AUSGEWÄHLTER TEXT:
▼

Einer meiner liebsten Orte ist Versailles, und ich hoffe sehr, dass ich nächstes Jahr wieder dorthin reisen kann. Bis dahin muss das Fernweh anderweitig in Schach gehalten werden, und was bietet sich da neben Filmen, Serien oder Dokumentation besser an als Bücher? Gleich zweimal ging es die vergangenen Wochen auf literarischen Ausflug nach Versailles, was einmal mehr, einmal weniger gut gelaufen ist.
Intrigen, Zukunftsmusik und Drogengeschäfte
In der nahen Zukunft von Aprilynne Pikes Glitter hat ein Konzern Versailles dem französischen Staat abgeluchst, und daraus seinen Firmenhauptsitz gemacht: Der CEO wird dabei kurzerhand zum „König“, während seine Mitarbeiter im Schloss sich kleiden und benehmen müssen wie im 18. Jahrhundert. Danica ist in dieser verkehrten Welt groß geworden, und zählt eigentlich nur noch die Tage bis zu ihrer Volljährigkeit, um Versailles endlich hinter sich lassen zu können. Dank unglücklicher Fügungen und einer ambitionierten Mutter findet sie sich aber plötzlich als Verlobte des Königs wieder. Ihr Ausweg? Möglichst schnell möglichst viel Geld zusammenbekommen, und sich den Weg in die Freiheit kaufen. Und was könnte da wohl weniger schief gehen als das Aufziehen eines Drogengeschäfts mit Make Up als Front?!

▲

BEREITGESTELLTES MATERIAL:
▼

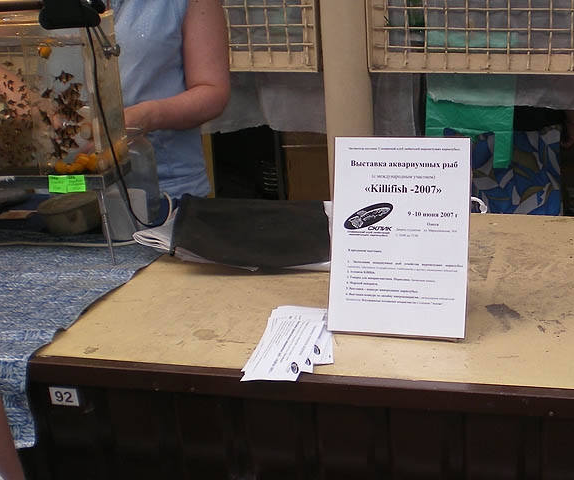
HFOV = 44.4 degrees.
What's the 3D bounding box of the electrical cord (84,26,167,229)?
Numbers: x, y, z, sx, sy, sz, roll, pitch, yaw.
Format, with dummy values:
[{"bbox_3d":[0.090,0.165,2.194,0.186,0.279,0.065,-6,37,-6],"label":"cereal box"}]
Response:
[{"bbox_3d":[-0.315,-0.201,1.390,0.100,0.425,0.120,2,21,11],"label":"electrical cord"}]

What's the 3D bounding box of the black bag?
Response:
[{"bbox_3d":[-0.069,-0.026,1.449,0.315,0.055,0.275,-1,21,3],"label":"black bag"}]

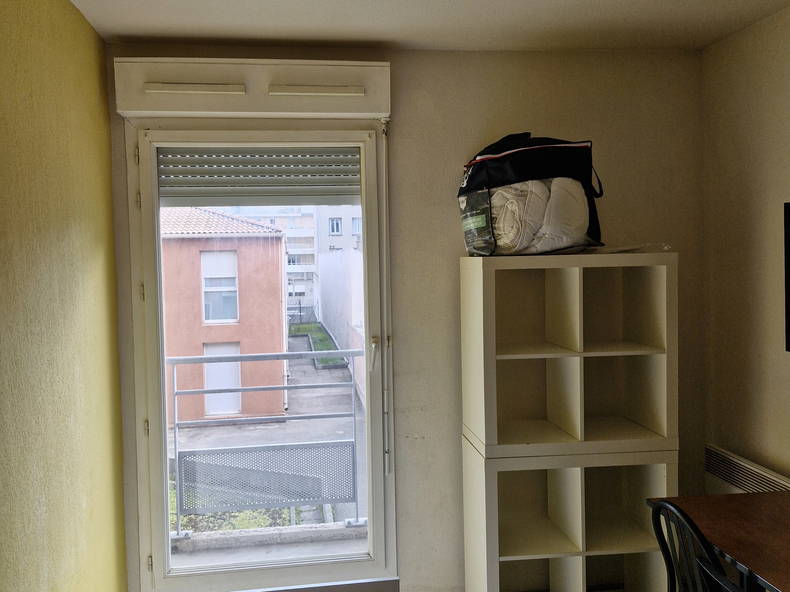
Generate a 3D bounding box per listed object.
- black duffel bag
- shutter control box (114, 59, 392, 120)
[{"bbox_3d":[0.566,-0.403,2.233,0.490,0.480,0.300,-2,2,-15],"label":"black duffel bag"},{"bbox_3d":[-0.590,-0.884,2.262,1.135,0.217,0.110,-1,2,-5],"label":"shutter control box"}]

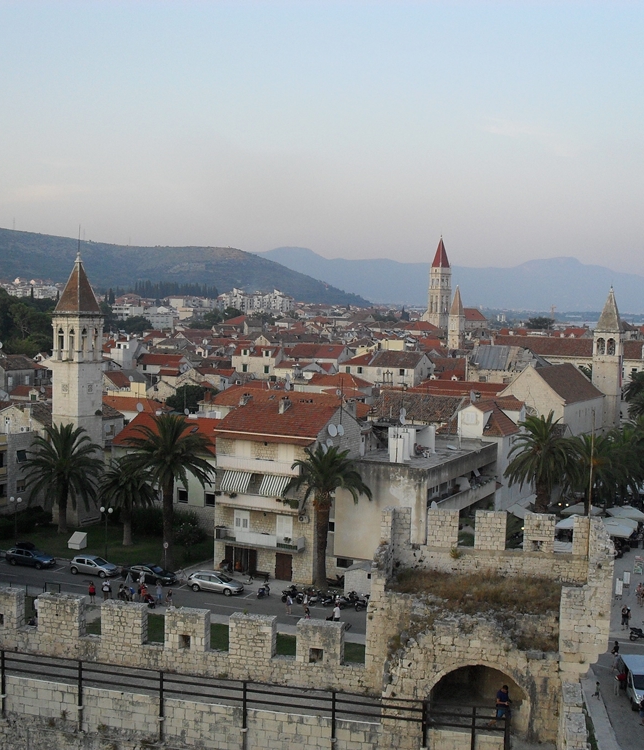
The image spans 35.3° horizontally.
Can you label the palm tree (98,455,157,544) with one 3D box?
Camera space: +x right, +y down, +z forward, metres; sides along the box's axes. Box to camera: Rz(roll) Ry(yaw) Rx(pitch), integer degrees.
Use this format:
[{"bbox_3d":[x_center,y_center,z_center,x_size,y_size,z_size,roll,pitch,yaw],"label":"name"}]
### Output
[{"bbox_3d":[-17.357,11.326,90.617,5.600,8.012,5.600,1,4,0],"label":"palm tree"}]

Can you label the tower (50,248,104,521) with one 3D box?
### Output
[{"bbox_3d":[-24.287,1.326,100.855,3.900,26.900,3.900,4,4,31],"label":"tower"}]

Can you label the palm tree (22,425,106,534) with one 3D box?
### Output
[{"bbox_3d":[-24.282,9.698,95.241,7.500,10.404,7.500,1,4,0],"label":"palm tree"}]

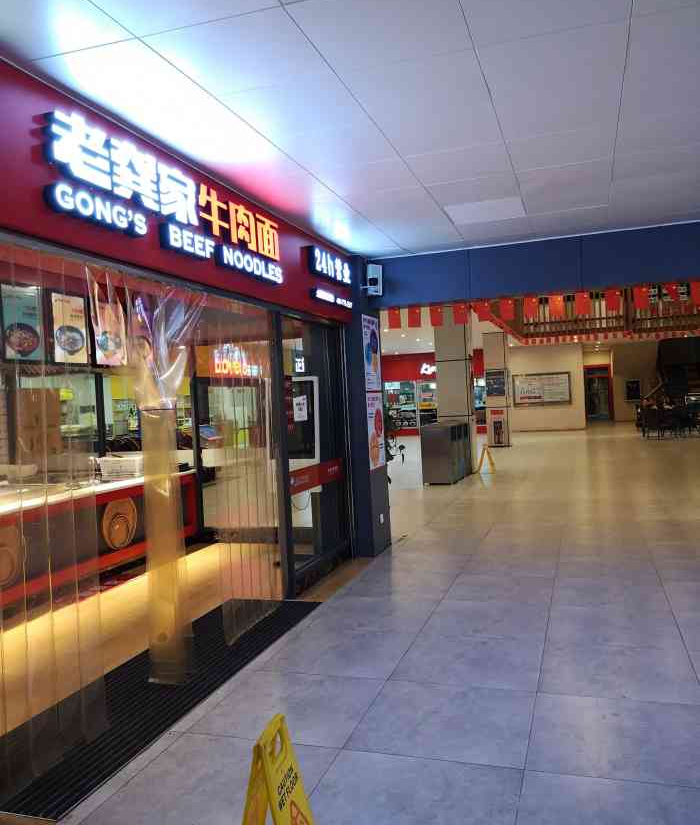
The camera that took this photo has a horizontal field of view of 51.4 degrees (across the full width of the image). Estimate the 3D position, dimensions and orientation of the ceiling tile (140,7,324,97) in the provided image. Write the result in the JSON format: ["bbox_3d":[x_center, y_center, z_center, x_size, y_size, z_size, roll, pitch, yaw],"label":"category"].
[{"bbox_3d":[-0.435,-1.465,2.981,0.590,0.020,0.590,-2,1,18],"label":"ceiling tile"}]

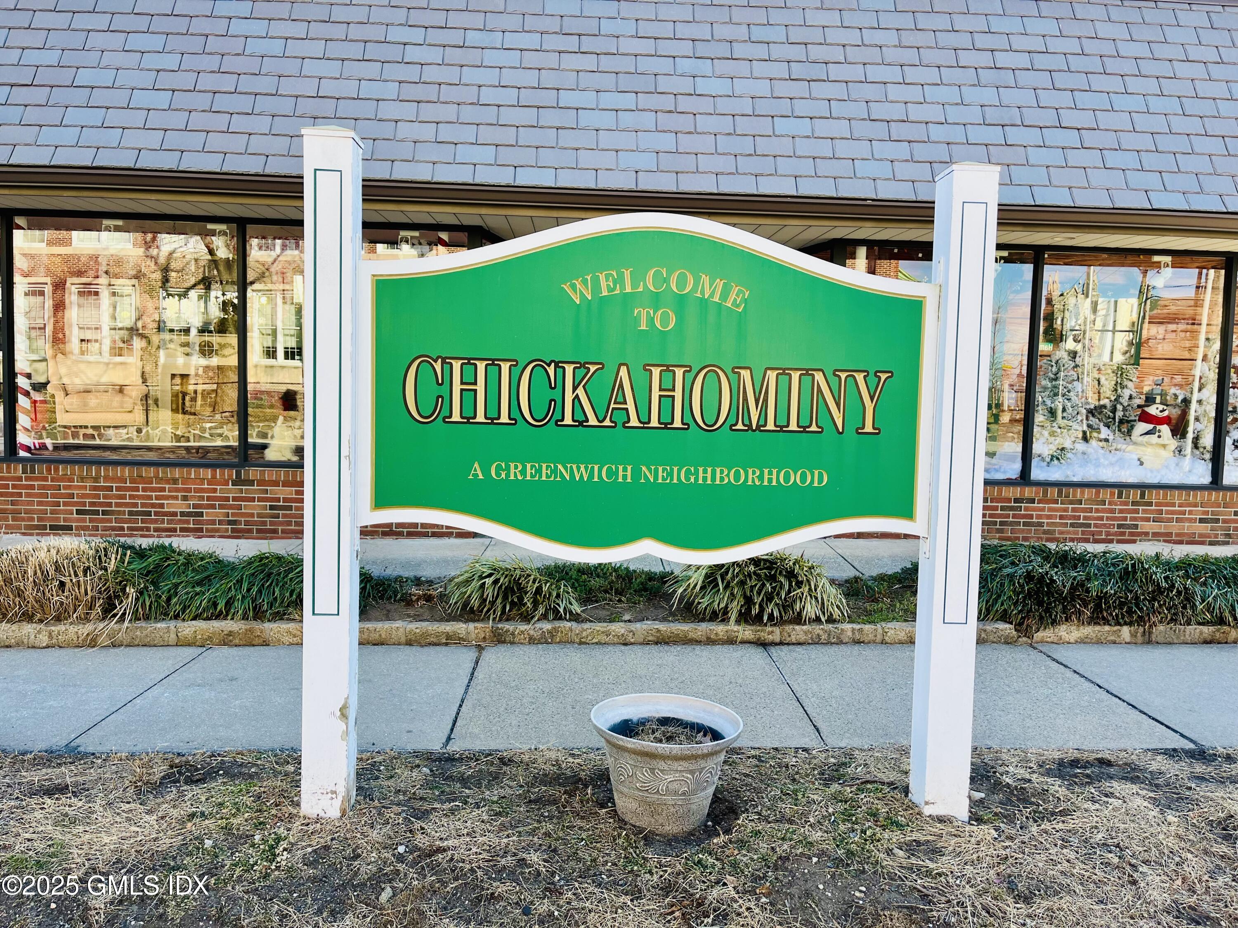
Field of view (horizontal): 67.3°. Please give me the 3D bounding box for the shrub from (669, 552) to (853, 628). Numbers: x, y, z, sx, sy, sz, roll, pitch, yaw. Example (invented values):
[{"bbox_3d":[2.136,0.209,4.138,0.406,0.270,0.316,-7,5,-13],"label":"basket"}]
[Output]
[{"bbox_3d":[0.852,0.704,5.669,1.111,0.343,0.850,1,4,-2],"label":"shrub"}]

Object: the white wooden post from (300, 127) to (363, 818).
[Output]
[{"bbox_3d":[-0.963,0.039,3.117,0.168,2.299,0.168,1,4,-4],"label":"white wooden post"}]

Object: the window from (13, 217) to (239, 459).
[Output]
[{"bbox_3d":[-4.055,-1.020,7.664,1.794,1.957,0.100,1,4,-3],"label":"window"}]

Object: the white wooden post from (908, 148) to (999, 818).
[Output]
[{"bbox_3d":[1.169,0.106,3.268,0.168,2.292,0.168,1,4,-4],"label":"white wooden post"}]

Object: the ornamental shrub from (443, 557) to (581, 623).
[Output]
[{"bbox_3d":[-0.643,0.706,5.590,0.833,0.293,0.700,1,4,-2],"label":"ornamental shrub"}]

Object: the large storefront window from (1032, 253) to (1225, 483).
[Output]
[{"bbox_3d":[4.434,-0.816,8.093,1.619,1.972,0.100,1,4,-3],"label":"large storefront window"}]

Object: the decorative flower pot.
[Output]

▲

ZU ERLEDIGEN: Zähle alle Medien auf, die der Text über Versailles neben Büchern als Mittel gegen das Fernweh nennt. Die Datensätze spielen hierfür keine Rolle.

ANTWORT FOLGT: Filme, Serien, Dokumentation